*WORK INSTRUCTIONS*. From the line below that contains "1. **实时数据推送**: 考虑使用WebSocket推送实时数据更新" to the line that contains "这次重构显著提升了Dashb", repeat every line exactly, both ends included, and nothing else.

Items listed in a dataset
::::::::::

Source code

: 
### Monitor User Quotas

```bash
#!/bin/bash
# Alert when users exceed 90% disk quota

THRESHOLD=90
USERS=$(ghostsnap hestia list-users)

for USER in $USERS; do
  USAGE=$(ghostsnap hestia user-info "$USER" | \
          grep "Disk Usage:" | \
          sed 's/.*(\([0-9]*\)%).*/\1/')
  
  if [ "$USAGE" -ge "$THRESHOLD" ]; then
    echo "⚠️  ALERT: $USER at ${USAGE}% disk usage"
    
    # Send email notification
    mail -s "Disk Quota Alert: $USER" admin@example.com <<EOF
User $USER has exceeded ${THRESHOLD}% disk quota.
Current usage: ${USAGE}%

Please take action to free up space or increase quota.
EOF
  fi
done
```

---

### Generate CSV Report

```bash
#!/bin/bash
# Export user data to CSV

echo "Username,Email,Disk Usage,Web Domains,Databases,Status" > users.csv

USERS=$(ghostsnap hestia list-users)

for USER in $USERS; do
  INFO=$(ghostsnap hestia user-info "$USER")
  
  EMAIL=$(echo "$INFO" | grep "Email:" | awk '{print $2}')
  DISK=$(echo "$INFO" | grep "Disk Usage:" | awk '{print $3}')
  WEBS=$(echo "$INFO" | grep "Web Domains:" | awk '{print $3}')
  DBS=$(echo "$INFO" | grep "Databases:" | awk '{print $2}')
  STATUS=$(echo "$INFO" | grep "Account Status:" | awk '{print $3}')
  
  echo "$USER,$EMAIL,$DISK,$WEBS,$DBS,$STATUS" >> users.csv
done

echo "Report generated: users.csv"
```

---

::::::::::

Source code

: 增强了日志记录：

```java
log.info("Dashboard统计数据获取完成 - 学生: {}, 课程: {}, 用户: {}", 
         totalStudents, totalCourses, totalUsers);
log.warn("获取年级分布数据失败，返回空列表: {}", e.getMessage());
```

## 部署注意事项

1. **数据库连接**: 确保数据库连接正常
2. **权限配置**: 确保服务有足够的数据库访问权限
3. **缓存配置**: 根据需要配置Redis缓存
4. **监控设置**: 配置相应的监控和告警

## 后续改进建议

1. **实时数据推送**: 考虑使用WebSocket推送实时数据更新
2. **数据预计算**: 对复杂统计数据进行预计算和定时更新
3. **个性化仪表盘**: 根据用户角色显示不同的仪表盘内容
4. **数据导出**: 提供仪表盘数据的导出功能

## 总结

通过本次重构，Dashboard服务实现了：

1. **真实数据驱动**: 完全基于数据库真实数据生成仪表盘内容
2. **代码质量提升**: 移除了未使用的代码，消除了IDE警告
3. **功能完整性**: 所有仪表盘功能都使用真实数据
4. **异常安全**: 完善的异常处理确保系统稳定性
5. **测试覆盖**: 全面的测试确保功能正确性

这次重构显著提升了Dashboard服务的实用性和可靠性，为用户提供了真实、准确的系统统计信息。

::::::::::

*EXERCISE RESULT*.
1. **实时数据推送**: 考虑使用WebSocket推送实时数据更新
2. **数据预计算**: 对复杂统计数据进行预计算和定时更新
3. **个性化仪表盘**: 根据用户角色显示不同的仪表盘内容
4. **数据导出**: 提供仪表盘数据的导出功能

## 总结

通过本次重构，Dashboard服务实现了：

1. **真实数据驱动**: 完全基于数据库真实数据生成仪表盘内容
2. **代码质量提升**: 移除了未使用的代码，消除了IDE警告
3. **功能完整性**: 所有仪表盘功能都使用真实数据
4. **异常安全**: 完善的异常处理确保系统稳定性
5. **测试覆盖**: 全面的测试确保功能正确性

这次重构显著提升了Dashboard服务的实用性和可靠性，为用户提供了真实、准确的系统统计信息。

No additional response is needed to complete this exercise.